Every line below that holds the word "cuello" must be listed.

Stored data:
━━━━━━━━━━━━━━━━━━━━
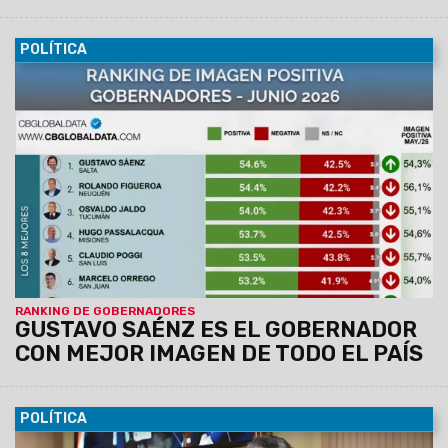
POLÍTICA
16/06/2026
Así se desprende del estudio que hace CB
Global Data desde 2020. Evalúa las imágenes de los 24
mandatarios locales en sus provincias.
El Gobernador de
Salta, Gustavo Sáenz alcanza un 54,6% de imagen
positiva: en el otro extremo, Axel Kicillof quedó en el
último lugar.
RANKING DE GOBERNADORES
GUSTAVO SAÉNZ ES EL GOBERNADOR
CON MEJOR IMAGEN DE TODO EL PAÍS
POLÍTICA
25/11/2025
Tras prestar juramento los nuevos senadores y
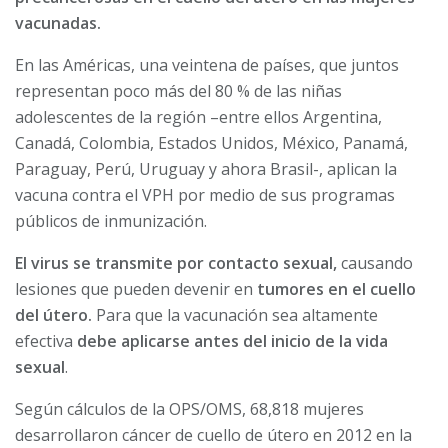
vacunadas.
En las Américas, una veintena de países, que juntos
representan poco más del 80 % de las niñas
adolescentes de la región –entre ellos Argentina,
Canadá, Colombia, Estados Unidos, México, Panamá,
Paraguay, Perú, Uruguay y ahora Brasil-, aplican la
vacuna contra el VPH por medio de sus programas
públicos de inmunización.
El virus se transmite por contacto sexual,
causando
lesiones que pueden devenir en
tumores en el cuello
del útero.
Para que la vacunación sea altamente
efectiva
debe aplicarse antes del inicio de la vida
sexual
.
Según cálculos de la OPS/OMS, 68,818 mujeres
desarrollaron cáncer de cuello de útero en 2012 en la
━━━━━━━━━━━━━━━━━━━━
**Solution to the problem**
tumores en el cuello
desarrollaron cáncer de cuello de útero en 2012 en la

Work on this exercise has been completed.